Combustíveis e Inflação: de quem é a culpa?

A coluna mostra, de modo geral, algumas variáveis

Com o preço dos combustíveis e energia nas alturas, é natural a comoção social em tentar “achar” um culpado pela alta dos preços administrados no Brasil, especialmente no caso da gasolina. Há quem culpe a supostamente excessiva cobrança do ICMS por parte dos entes federativos (Estados e Municípios). Há, também, quem queira debater sobre a política de formação de preços da Petrobras. Essa coluna vem para explicar, de maneira geral, o efeito dessas variáveis dentro da série histórica de preços em relação ao mercado internacional, os efeitos do ICMS e como o câmbio nominal tem um papel fundamental nessa história.

A política de formação de preços teve um shift no seu benchmark a partir da nova mesa diretora de 2016. A proposta consolidava a mudança nas diretrizes administrativas e inferência política dentro da empresa, buscando recuperar o valor de mercado deteriorado da Petrobras durante a crise econômica de 2014-16 e os escândalos do chamado “Petrolão”. Seguindo essa lógica, os preços, antes orientados pela conversão do câmbio nominal + custos de produção + lucro, agora são sinalizados pelo custo de oportunidade de venda em mercado externo, que reflete custos de frete, transporte, refino, etc.

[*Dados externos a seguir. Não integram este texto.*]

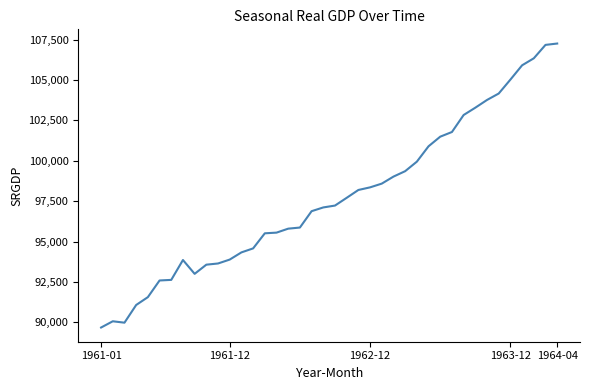

What is the sum of all values?

3909631.6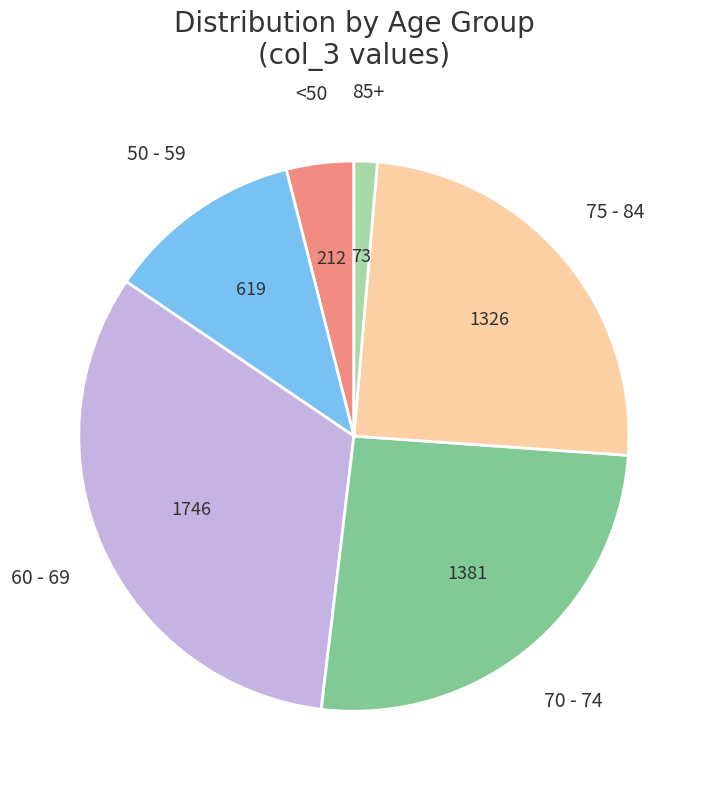

Do 70 - 74 and 85+ together represent more than half of the pie?

No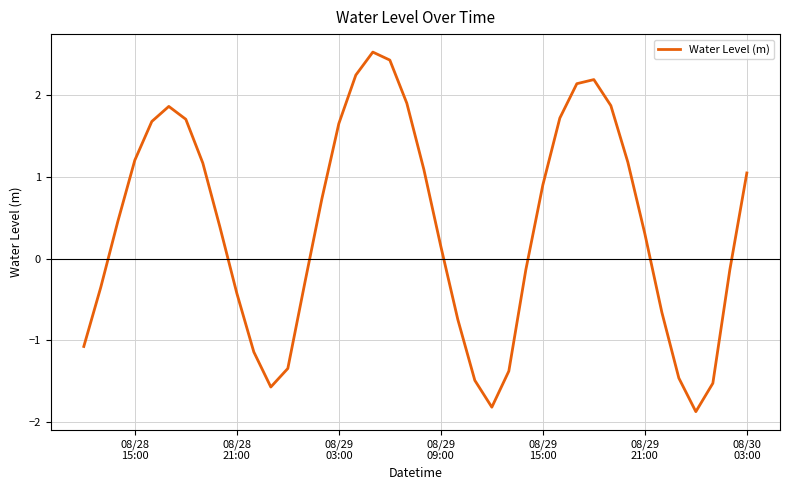

What is the greatest value displayed?

2.5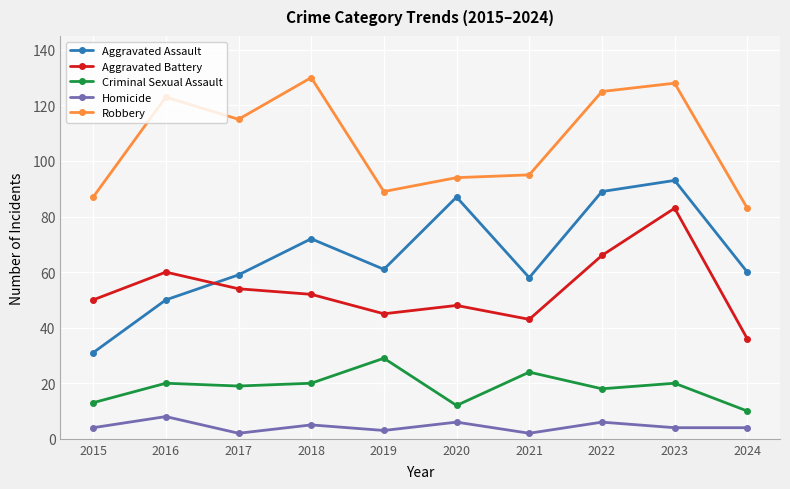

What is the spread (max minus min) of values at 2019?

86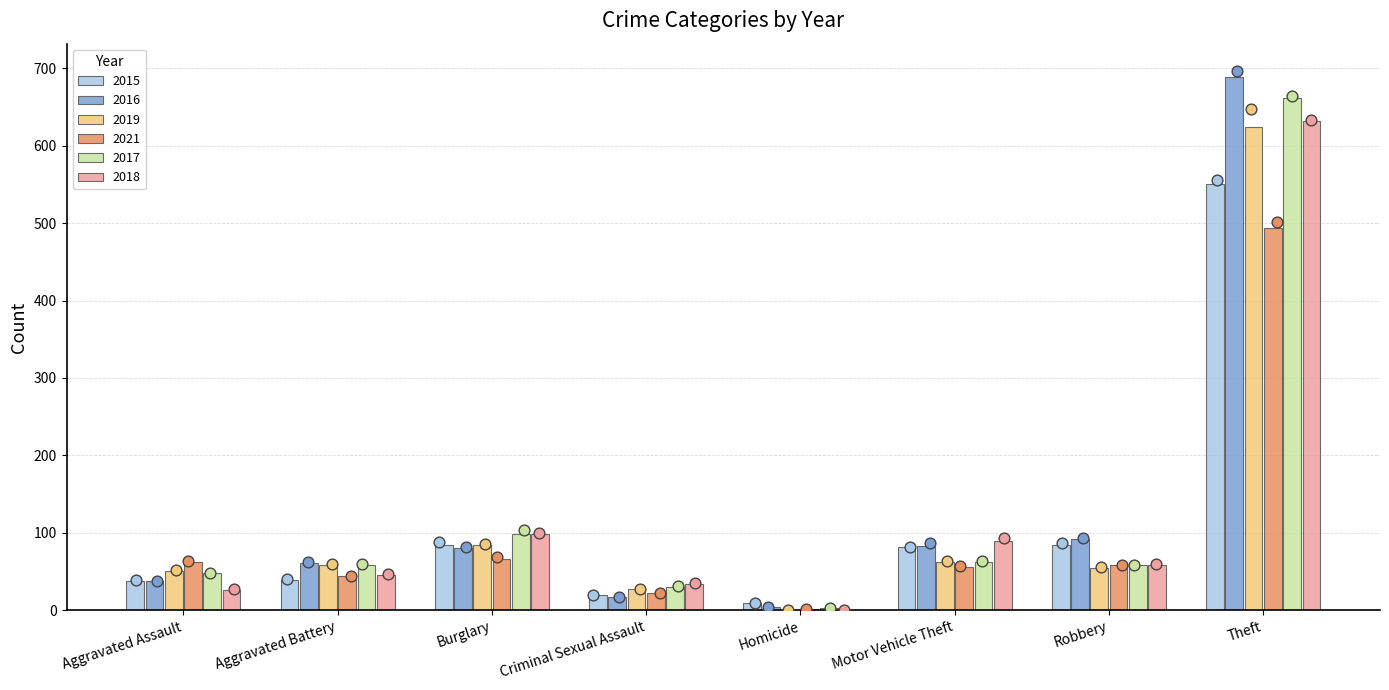

Which series has the widest spread of Y values?

2016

É importante citar que, devido ao passivo circulante da empresa, havia uma necessidade de recuperação da estabilidade do balanço da mesma, tornando ainda mais difícil a adoção de uma política de preços mais “crua”. Os resultados de eficiência e mercado notavelmente ergueram a empresa do buraco em que estava, mas será que os preços praticados pré-2016 realmente “não se rendiam ao rentismo de mercado” (para parafrasear caricatamente os críticos da nova política)?

Fonte: ANP

Perceba que, por mais que a política de preços fosse outra, o valor dos combustíveis praticados no mercado brasileiro seguia alinhado com o praticado internacionalmente, tendo, em alguns momentos, estado abaixo ou acima do resto do mundo. A resposta para isso mora no câmbio nominal. Entre 2003 e 2006, a valorização do câmbio neutralizava as altas no preço do barril em dólares. Em termos simples: mesmo que o barril subisse em dólares, a apreciação da moeda doméstica (BRL) mais que compensava esse choque. Veja no gráfico abaixo que, mesmo com o preço do petróleo dobrando, o período registrou alta de apenas 25% dos combustíveis em reais:

Foto: ANP

Agora se estendermos a discussão para o atual momento, vemos um cenário completamente diferente. Há uma digna razão social ao criticar a atual política de benchmark, mas deve-se compreender que nem tudo são flores quando há, simultaneamente, um choque de preços no petróleo e no câmbio nominal. O período atual tem o fator de altíssima desvalorização da nossa moeda doméstica e desancoragem de expectativas, o que torna o primeiro muito mais complicado de ser resolvido. Perceba que, mesmo não havendo muita alteração no preço em dólares, o câmbio nominal “arrastou” toda a inflação, via pass-through, para o preço dos combustíveis: 

Fonte: ANP

Por fim, podemos falar do ICMS e outros impostos sobre o preço final da Petrobras. A dificuldade em abordar uma proposta de redução de alíquota desse tributo é enorme, pois o imposto é função direta e fundamental da composição das receitas correntes de Estados e Municípios, então vamos deixar essa discussão para ser elaborada depois. O que posso pontuar, de fato, é que não houve nenhuma alteração nas referências desses tributos em anos.

Em termos simples, a alíquota do ICMS não sofreu alterações marginais (para mais ou para menos) durante a pandemia e/ou o atual Governo e não há lógica em responsabilizar entes federativos pela alta dos combustíveis. Se não há alterações marginais, o imposto não tem como estar correlacionado com a variação marginal do preço final praticado (sim, simples assim!). Fica como observação a decomposição dos preços da gasolina por Estado: 

                                           

Fonte: Petrobras

Enfim, há razões e custos sociais para a discussão de uma política de preços justa, mesmo que o autor dessa coluna não acredite em uma solução nesse quesito. Há uma certa demonização e politização em torno da decisão técnica tomada em 2016, trazendo o elemento apelativo e fora da zona estatística dos argumentos nesse debate. É muito mais complexo do que se pensa recuperar uma empresa do tamanho da Petrobras e muito mais complicado lidar com as questões políticas dentro das decisões.